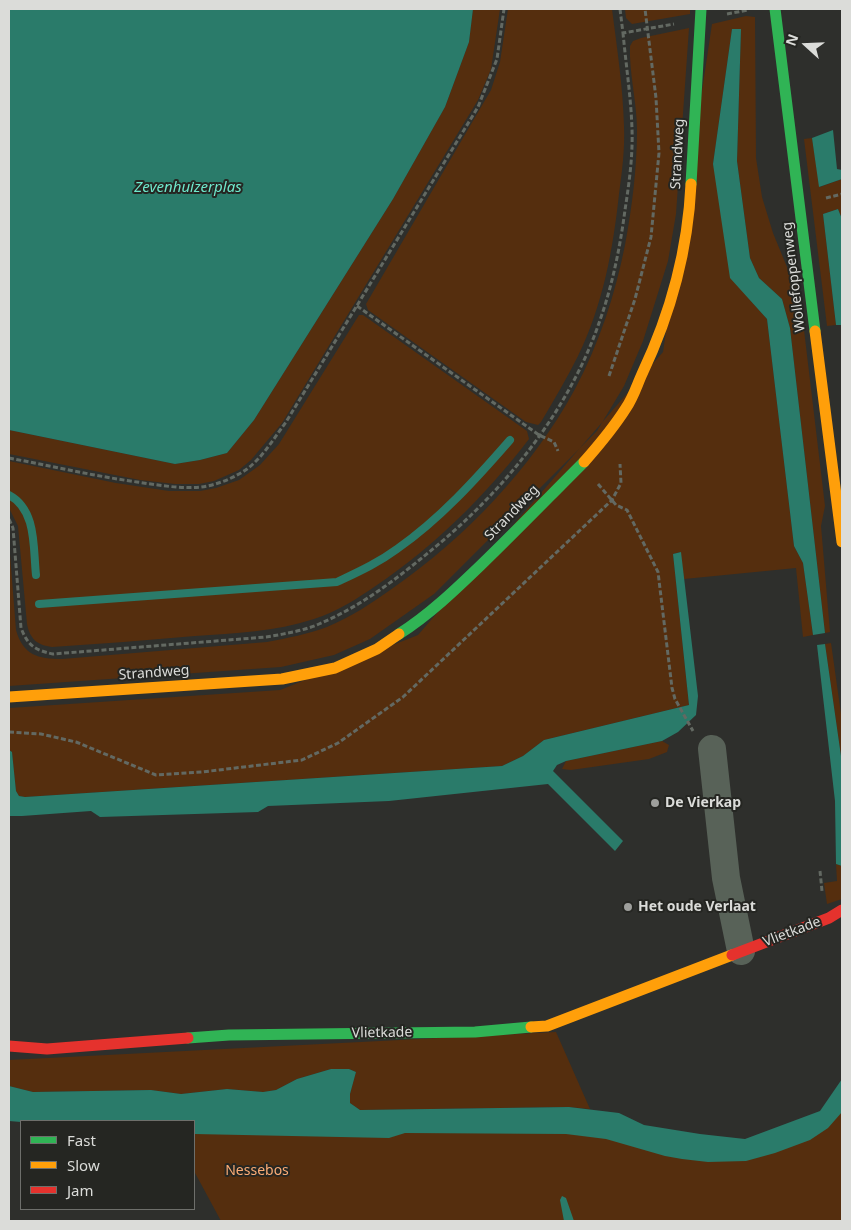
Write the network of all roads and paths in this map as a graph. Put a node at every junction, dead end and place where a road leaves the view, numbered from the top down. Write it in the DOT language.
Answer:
graph roads {
  1 [pos="504,9"];
  2 [pos="646,9"];
  3 [pos="701,9"];
  4 [pos="774,9"];
  5 [pos="623,33"];
  6 [pos="608,381"];
  7 [pos="607,435"];
  8 [pos="9,458"];
  9 [pos="9,519"];
  10 [pos="842,542"];
  11 [pos="9,697"];
  12 [pos="675,699"];
  13 [pos="9,732"];
  14 [pos="702,740"];
  15 [pos="842,910"];
  16 [pos="741,951"];
  17 [pos="9,1046"];
  1 -- 8 [label="path"];
  2 -- 6 [label="path"];
  3 -- 7 [label="street, Strandweg"];
  4 -- 10 [label="street, Wollefoppenweg"];
  5 -- 9 [label="path"];
  7 -- 11 [label="street, Strandweg"];
  7 -- 13 [label="path"];
  12 -- 14 [label="path"];
  14 -- 16 [label="street"];
  15 -- 16 [label="street, Vlietkade"];
  16 -- 17 [label="street, Vlietkade"];
}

* **TASK TO CARRY OUT**
Please output each line above exactly and omit all images.

* **RESPONSE BELOW**
Write the network of all roads and paths in this map as a graph. Put a node at every junction, dead end and place where a road leaves the view, numbered from the top down. Write it in the DOT language.
Answer:
graph roads {
  1 [pos="504,9"];
  2 [pos="646,9"];
  3 [pos="701,9"];
  4 [pos="774,9"];
  5 [pos="623,33"];
  6 [pos="608,381"];
  7 [pos="607,435"];
  8 [pos="9,458"];
  9 [pos="9,519"];
  10 [pos="842,542"];
  11 [pos="9,697"];
  12 [pos="675,699"];
  13 [pos="9,732"];
  14 [pos="702,740"];
  15 [pos="842,910"];
  16 [pos="741,951"];
  17 [pos="9,1046"];
  1 -- 8 [label="path"];
  2 -- 6 [label="path"];
  3 -- 7 [label="street, Strandweg"];
  4 -- 10 [label="street, Wollefoppenweg"];
  5 -- 9 [label="path"];
  7 -- 11 [label="street, Strandweg"];
  7 -- 13 [label="path"];
  12 -- 14 [label="path"];
  14 -- 16 [label="street"];
  15 -- 16 [label="street, Vlietkade"];
  16 -- 17 [label="street, Vlietkade"];
}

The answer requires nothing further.